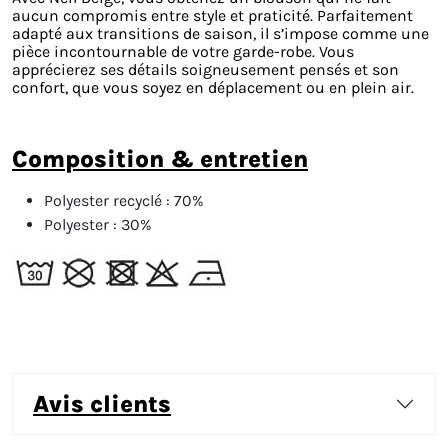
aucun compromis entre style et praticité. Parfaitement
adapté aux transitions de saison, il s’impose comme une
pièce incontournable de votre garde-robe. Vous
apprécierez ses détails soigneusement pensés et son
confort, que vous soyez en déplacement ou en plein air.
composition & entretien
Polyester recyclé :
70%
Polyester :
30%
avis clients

###

THE PROBLEM:
Transcribe the records above exactly, omitting every picture they contain.

PROBLEM SOLUTION:
aucun compromis entre style et praticité. Parfaitement
adapté aux transitions de saison, il s’impose comme une
pièce incontournable de votre garde-robe. Vous
apprécierez ses détails soigneusement pensés et son
confort, que vous soyez en déplacement ou en plein air.
composition & entretien
Polyester recyclé :
70%
Polyester :
30%
avis clients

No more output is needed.